Kim joined his team on the field for the official celebration in clinching last week’s Championship title. Next season, Kim will face Ki Sung-Yeung in the Welsh derby. Will Lee Chung-Yong also join in the fun? The draw did manage to leave Bolton in their 6th place perch, the last playoff position – but Nottingham Forest is knocking on the door, even on points but just a notch behind on goal differentials. There is just one more match left for the Wanderers – they will face Blackpool next Saturday.
Going back in time to Friday, Greuther Furth’s Park Jung-Bin played 66 minutes in a 2-3 loss to Hannover. The Furth is marching ever closer to inevitable relegation from the Bundesliga.
Going to Korea for a hot minute: We check in with K-Talk as FC Seoul advances automatically to the Asian Champions League knockout stage with their 2-0 win over Jiangsu earlier this week. Meanwhile, AFC Champions League attendance numbers are up overall – but not in Korea. The attendance at home Asian Champions League fixtures continues to be dismal.
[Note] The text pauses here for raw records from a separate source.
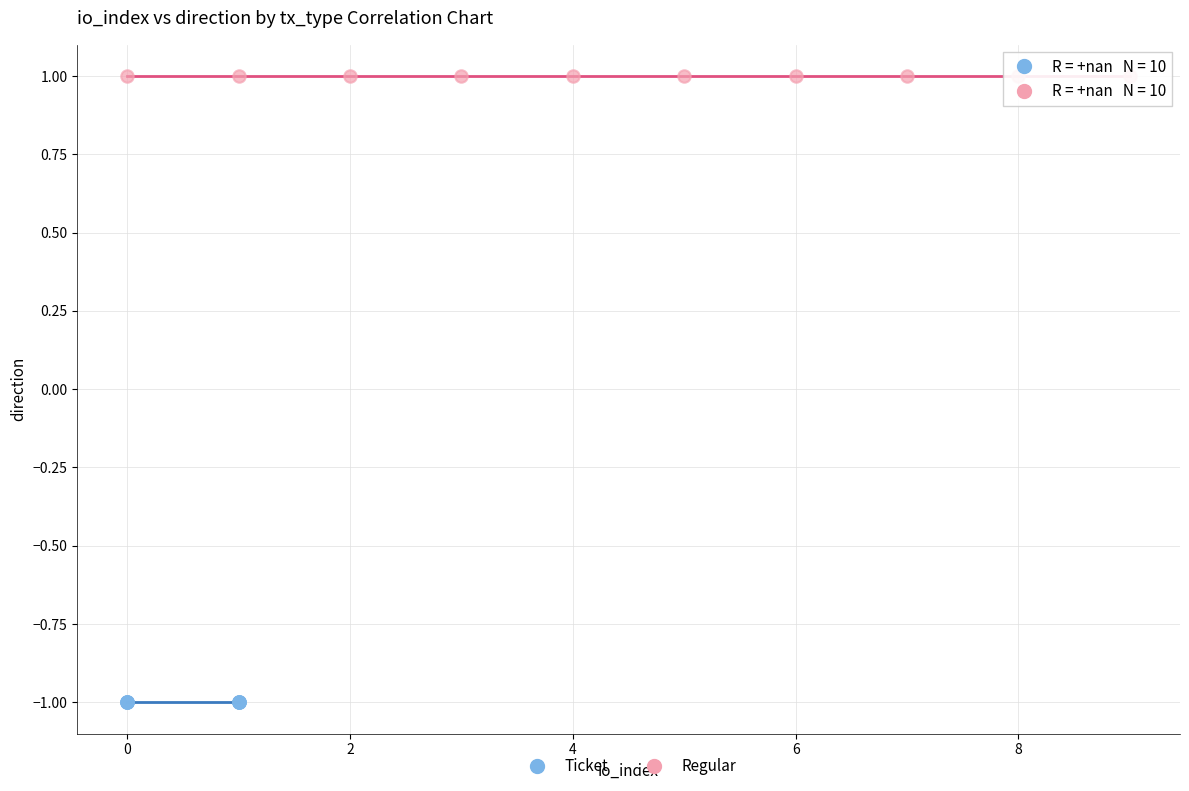

Which series reaches the minimum Y coordinate?

Ticket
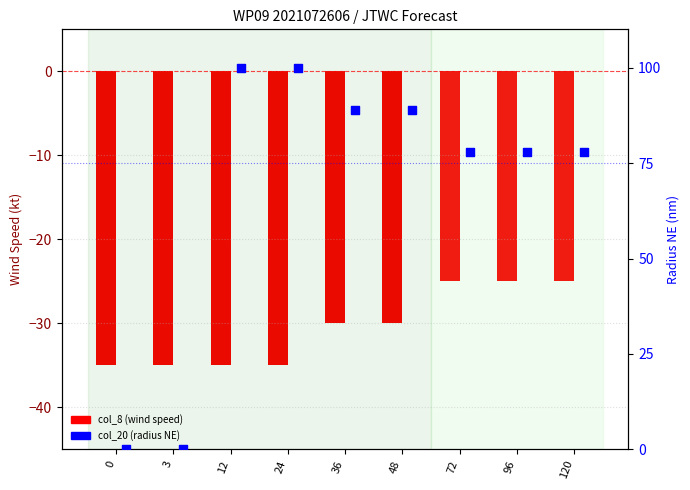

Which series has the widest spread of Y values?

col_20 (radius NE)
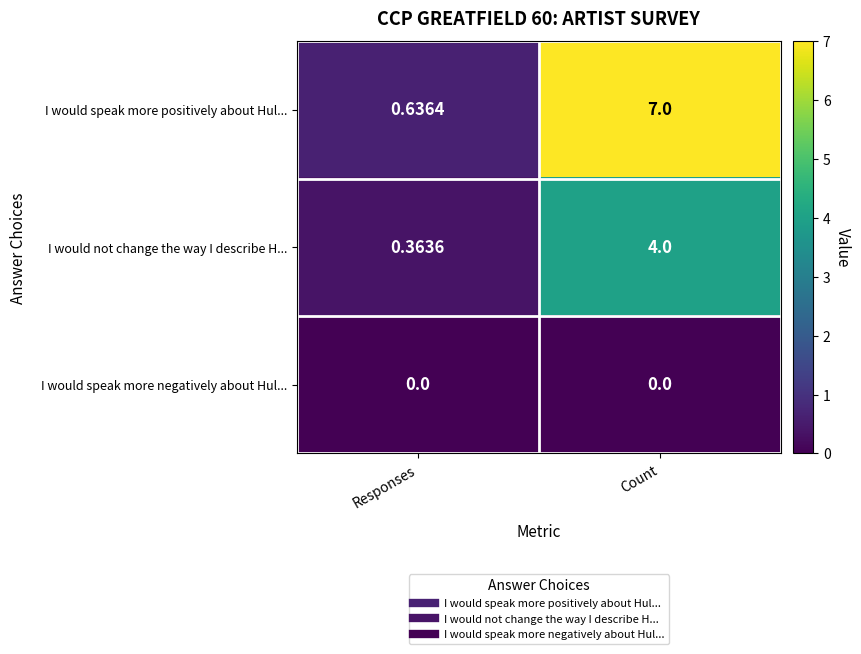

At how many categories does at least one series exceed 2?

1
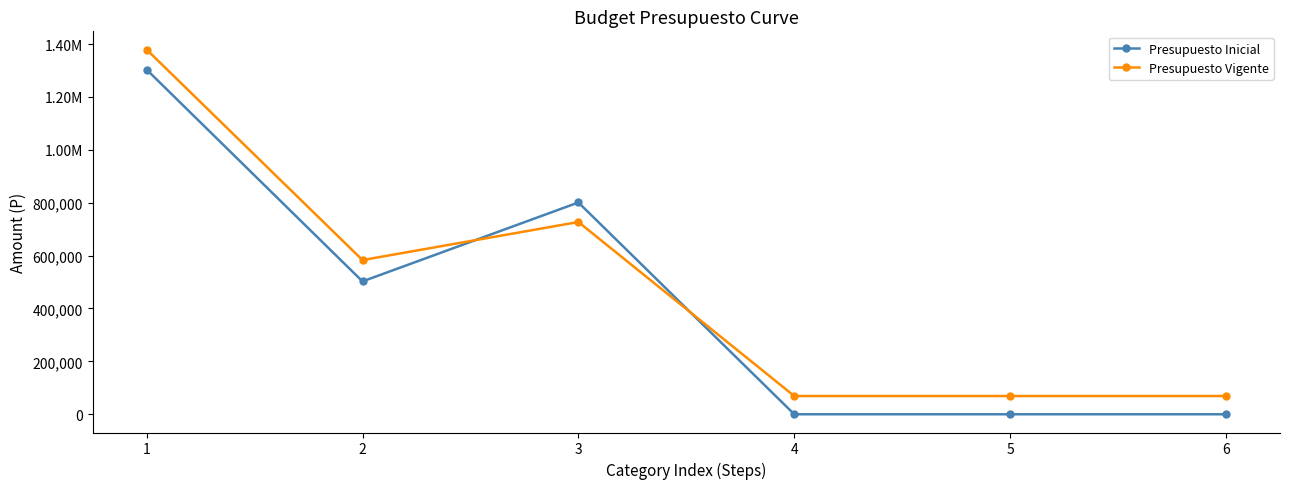

Does the chart display data point markers on the line(s)?

Yes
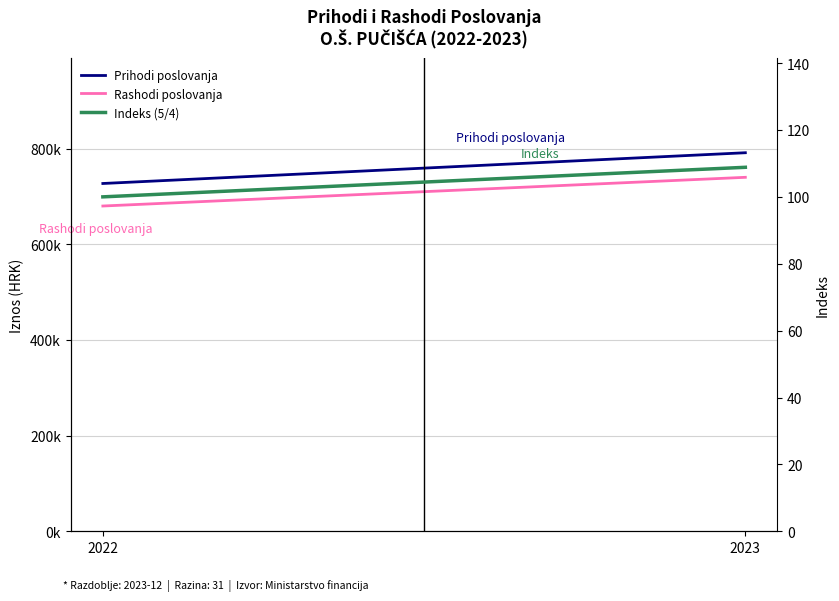

At which label does Indeks (5/4) first exceed 108?

2023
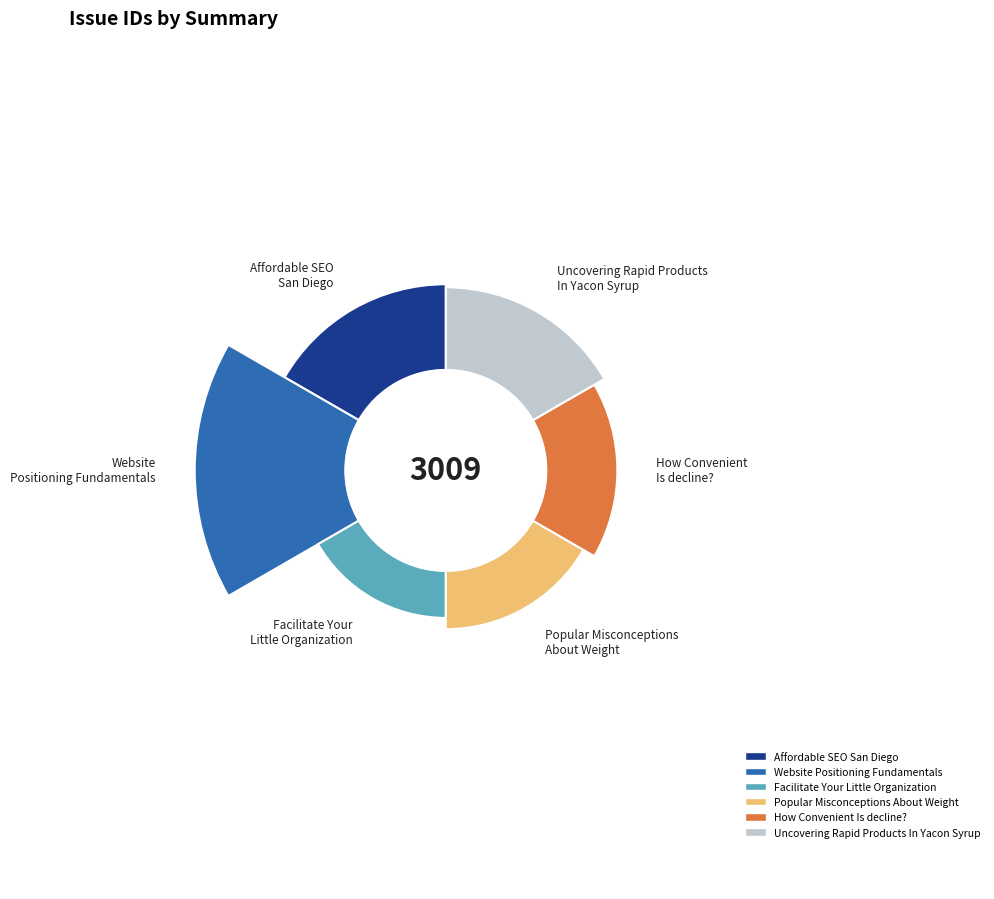

What is the largest slice in the pie chart?

Website Positioning Fundamentals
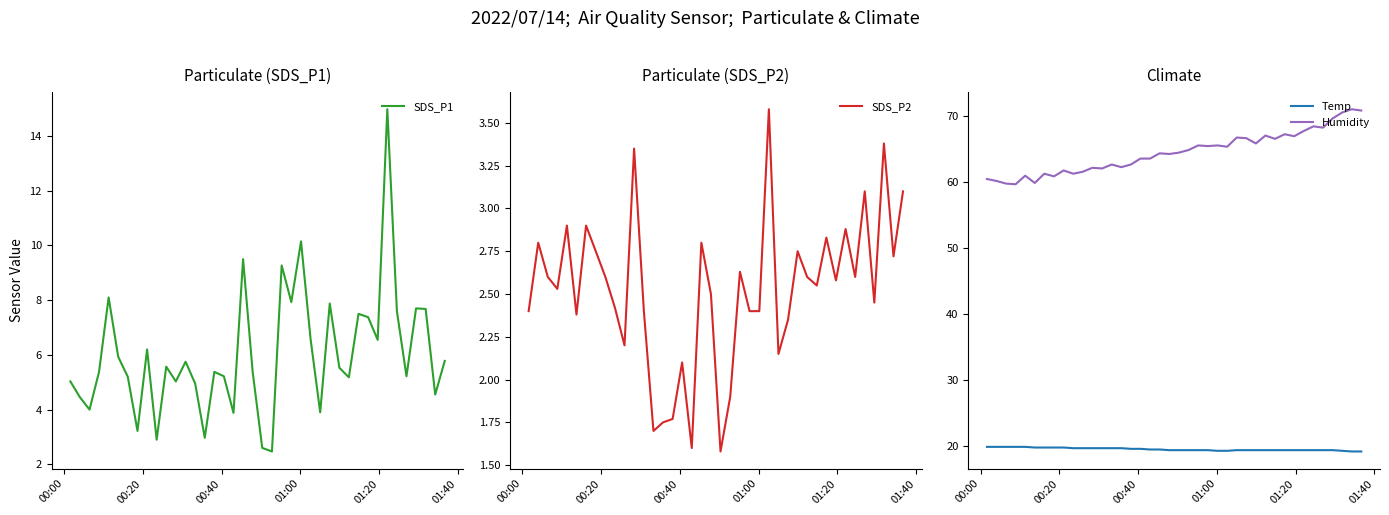

How many interior local valleys does the Humidity series have?

13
Roundup for week 9 should be up on K-Talk shortly.
Celta Vigo reversed course and won away from home, beating Levante 0-1. With the win, they are a whisper out of the relegation zone in Spain. Park Chu-Young didn’t have a hand in the victory as he was not in the 18 man roster due to an injury.
Swansea lost on Sunday to Chelsea at Stamford Bridge, losing 2-0. Ki Sung-Yeung put in a 90 minute shift. *Meanwhile, the Guardian reported that Swansea was only a handful of clubs that reported a nifty profit – while the majority of Premier League clubs hemmoraged with substantial debt. It’s puzzling as the Premier League raked in £2.4bn in their analysis of the 2011-2012 season. Here’s an excerpt from the Guardian piece:
The accounts show that Norwich City, Swansea City and Wolverhampton Wanderers were the only clubs without any debt. Roman Abramovich’s club [Chelsea] however was the most indebted with a net debt of £878m.
In terms of value for money, Swansea’s players could be seen as punching above their weight – despite having the lowest wage bill they managed to finish 11th in their first season in the Premier League.
While the article referred only to the 2011-2012 season, the same glowing financial report could be said for the 2012-2013 version of the Swans, with Michu and Ki part of the ‘most bang for the pound’ set of players to transfer in last summer. Could the fact that the Swans have a 20% supporters stake in the board been one of the major factors why they have managed to field an immensely quality team without spending stupid amounts of money? Moving on…
FC Basel lost at home 3-0 to Lucerne. Park Joo-Ho started and put in 46 minutes before getting subbed out. We’re not sure why he left so early – was it an injury or the manager just resting him for the 2nd leg in the Europa League semifinals with Chelsea?
Back to Germany, Son Heung-Min and Hamburg missed out on a chance to keep in the race for a Champions League spot. That was held by Shalke ’04. They lost to that very team 4-1 on Sunday. Despite the loss, they are still within striking distance of a Europa League qualifying spot. For his part, Son registered 2 shots, both missing.